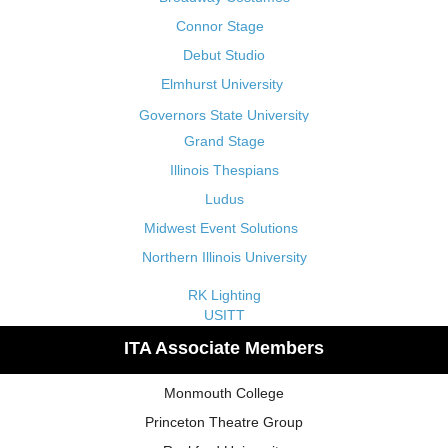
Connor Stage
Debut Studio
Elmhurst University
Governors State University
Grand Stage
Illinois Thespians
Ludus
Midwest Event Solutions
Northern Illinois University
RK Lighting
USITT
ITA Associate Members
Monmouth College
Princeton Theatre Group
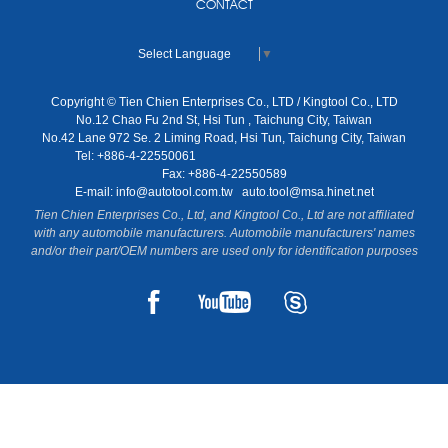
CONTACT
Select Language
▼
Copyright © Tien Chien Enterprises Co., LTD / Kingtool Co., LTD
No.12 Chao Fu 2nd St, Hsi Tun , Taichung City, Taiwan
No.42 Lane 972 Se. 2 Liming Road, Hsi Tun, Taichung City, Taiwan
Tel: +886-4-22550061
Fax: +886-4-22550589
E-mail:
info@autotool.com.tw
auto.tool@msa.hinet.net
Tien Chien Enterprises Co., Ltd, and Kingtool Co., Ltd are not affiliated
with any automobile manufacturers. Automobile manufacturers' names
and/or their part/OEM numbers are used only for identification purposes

= = =

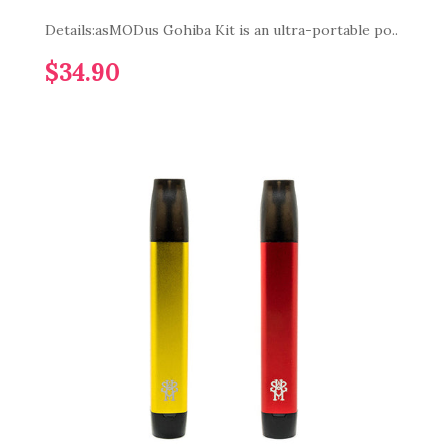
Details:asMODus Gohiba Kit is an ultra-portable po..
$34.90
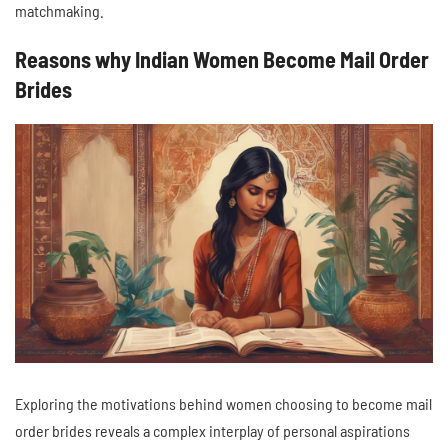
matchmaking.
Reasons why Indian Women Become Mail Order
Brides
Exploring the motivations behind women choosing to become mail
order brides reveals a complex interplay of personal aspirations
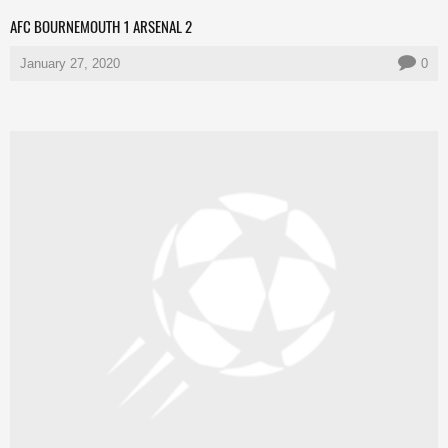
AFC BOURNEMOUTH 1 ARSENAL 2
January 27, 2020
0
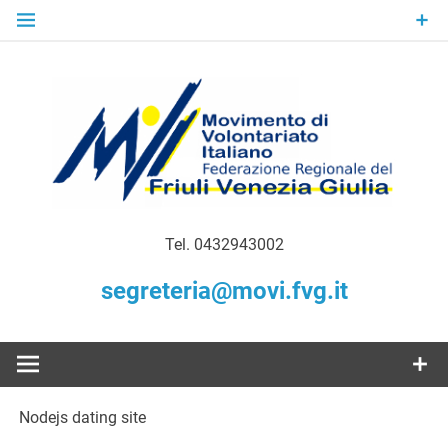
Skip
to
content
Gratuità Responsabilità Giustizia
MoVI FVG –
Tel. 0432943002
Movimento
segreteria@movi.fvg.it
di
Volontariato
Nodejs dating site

= = =

== Directions ==
Identify each line in the records above that contains the word "Illinois", and copy it out in full.

== Exercise answer ==
Illinois Thespians
Northern Illinois University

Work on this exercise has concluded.